══ Information supplied
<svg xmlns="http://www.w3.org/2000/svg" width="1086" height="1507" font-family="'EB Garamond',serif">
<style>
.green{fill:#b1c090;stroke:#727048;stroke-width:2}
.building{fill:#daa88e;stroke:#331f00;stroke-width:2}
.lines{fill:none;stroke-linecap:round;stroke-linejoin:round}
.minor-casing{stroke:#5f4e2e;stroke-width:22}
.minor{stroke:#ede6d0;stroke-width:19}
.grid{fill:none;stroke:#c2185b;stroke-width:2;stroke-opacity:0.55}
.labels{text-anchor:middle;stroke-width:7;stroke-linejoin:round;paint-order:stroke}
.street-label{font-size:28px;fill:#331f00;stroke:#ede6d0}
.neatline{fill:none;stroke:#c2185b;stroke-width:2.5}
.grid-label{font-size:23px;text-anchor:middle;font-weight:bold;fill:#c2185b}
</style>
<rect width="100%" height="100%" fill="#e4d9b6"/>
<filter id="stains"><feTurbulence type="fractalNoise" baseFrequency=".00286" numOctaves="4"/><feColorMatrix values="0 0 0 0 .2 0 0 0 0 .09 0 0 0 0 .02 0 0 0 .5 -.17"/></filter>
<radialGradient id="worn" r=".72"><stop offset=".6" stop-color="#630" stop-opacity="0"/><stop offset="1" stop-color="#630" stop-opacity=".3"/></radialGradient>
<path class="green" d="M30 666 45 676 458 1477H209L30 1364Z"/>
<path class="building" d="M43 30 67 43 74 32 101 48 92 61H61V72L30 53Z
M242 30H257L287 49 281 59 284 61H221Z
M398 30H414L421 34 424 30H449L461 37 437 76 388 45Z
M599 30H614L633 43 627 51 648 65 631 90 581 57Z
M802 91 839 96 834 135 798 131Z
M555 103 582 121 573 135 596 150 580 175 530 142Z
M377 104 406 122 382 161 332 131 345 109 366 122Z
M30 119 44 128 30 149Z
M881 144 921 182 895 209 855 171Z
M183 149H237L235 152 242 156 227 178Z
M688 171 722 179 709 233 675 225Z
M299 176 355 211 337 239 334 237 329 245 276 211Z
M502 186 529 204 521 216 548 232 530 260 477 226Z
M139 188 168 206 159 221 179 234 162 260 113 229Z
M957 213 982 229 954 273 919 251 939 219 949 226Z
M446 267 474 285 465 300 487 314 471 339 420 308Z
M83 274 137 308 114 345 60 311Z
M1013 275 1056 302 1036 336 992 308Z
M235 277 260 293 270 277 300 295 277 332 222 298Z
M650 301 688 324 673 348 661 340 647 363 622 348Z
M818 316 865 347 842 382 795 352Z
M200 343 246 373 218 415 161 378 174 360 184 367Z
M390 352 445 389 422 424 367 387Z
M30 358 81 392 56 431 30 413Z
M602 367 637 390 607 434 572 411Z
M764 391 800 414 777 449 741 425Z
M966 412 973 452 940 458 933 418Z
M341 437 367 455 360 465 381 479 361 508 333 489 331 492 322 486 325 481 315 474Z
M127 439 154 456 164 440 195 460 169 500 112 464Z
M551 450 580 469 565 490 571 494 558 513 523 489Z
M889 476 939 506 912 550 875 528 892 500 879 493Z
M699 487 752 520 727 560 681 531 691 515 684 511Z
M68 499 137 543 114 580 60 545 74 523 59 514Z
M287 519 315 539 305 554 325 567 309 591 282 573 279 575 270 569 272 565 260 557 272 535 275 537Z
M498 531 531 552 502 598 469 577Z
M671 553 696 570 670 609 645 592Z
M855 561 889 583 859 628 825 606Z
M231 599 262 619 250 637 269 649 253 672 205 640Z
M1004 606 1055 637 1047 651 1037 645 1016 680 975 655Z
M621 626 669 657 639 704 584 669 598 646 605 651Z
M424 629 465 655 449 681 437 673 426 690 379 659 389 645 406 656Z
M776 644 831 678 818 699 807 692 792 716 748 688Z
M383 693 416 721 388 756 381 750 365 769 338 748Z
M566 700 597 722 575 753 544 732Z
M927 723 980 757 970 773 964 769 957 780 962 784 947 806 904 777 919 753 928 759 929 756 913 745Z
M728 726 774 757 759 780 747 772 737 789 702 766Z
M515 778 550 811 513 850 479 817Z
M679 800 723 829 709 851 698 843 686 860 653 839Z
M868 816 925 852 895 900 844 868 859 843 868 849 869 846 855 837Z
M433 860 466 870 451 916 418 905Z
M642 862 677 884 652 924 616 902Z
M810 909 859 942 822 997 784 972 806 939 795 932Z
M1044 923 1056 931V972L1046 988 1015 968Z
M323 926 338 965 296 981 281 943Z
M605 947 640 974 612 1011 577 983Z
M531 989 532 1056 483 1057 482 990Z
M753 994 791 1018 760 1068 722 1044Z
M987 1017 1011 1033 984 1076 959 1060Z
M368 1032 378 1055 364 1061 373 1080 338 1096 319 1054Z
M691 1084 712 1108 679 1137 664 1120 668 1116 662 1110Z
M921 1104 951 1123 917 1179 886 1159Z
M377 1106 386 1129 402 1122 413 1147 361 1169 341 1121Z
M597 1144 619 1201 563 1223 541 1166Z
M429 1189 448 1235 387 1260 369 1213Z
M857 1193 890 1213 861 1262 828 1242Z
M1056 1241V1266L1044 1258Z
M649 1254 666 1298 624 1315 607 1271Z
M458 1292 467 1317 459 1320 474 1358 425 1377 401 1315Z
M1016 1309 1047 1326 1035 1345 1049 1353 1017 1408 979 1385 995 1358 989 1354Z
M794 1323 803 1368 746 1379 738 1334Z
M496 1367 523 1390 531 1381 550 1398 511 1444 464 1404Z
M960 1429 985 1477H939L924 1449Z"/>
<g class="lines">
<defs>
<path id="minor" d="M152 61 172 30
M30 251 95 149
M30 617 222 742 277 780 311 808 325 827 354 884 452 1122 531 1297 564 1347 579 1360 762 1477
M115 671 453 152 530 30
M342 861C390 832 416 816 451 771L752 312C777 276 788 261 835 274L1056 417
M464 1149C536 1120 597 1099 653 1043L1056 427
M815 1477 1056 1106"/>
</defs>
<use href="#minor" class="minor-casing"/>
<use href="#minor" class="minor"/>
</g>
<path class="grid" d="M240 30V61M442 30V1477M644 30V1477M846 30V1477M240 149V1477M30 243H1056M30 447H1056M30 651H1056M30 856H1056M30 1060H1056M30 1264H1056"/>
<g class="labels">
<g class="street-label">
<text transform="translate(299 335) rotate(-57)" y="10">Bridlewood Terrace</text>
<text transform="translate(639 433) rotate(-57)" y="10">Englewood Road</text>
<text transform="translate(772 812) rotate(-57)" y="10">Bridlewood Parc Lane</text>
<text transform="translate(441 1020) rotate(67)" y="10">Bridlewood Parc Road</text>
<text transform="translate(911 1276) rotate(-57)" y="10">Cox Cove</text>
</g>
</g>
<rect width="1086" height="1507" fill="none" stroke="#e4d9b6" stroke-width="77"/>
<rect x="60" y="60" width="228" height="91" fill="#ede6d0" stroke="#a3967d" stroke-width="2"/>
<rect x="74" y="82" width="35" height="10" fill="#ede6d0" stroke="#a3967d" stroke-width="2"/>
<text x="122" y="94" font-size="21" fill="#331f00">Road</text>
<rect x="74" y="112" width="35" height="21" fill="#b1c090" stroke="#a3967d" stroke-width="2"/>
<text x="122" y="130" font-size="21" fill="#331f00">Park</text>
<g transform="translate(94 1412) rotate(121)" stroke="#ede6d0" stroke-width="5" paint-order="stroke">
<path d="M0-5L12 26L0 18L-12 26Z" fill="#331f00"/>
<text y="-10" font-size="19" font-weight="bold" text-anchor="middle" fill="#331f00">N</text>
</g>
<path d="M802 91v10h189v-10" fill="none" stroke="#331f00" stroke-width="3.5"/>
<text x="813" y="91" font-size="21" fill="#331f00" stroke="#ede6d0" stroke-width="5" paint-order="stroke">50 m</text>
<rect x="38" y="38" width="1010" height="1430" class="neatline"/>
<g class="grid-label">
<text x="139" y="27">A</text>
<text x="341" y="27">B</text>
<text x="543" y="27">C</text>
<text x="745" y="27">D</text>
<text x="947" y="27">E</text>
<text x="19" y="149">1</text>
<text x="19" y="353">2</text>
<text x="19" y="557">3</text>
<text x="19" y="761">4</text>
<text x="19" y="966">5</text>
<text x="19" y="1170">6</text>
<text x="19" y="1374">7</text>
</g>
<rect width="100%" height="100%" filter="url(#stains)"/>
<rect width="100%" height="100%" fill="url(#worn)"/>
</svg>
════
§ **Activity**
What you return should be exactly the lines above, starting at the one with "M287 519 315" and ending at the one with "M987 1017 1011 1033 984 1076 959 1060Z", and nothing else.

§ **Reply to the exercise**
M287 519 315 539 305 554 325 567 309 591 282 573 279 575 270 569 272 565 260 557 272 535 275 537Z
M498 531 531 552 502 598 469 577Z
M671 553 696 570 670 609 645 592Z
M855 561 889 583 859 628 825 606Z
M231 599 262 619 250 637 269 649 253 672 205 640Z
M1004 606 1055 637 1047 651 1037 645 1016 680 975 655Z
M621 626 669 657 639 704 584 669 598 646 605 651Z
M424 629 465 655 449 681 437 673 426 690 379 659 389 645 406 656Z
M776 644 831 678 818 699 807 692 792 716 748 688Z
M383 693 416 721 388 756 381 750 365 769 338 748Z
M566 700 597 722 575 753 544 732Z
M927 723 980 757 970 773 964 769 957 780 962 784 947 806 904 777 919 753 928 759 929 756 913 745Z
M728 726 774 757 759 780 747 772 737 789 702 766Z
M515 778 550 811 513 850 479 817Z
M679 800 723 829 709 851 698 843 686 860 653 839Z
M868 816 925 852 895 900 844 868 859 843 868 849 869 846 855 837Z
M433 860 466 870 451 916 418 905Z
M642 862 677 884 652 924 616 902Z
M810 909 859 942 822 997 784 972 806 939 795 932Z
M1044 923 1056 931V972L1046 988 1015 968Z
M323 926 338 965 296 981 281 943Z
M605 947 640 974 612 1011 577 983Z
M531 989 532 1056 483 1057 482 990Z
M753 994 791 1018 760 1068 722 1044Z
M987 1017 1011 1033 984 1076 959 1060Z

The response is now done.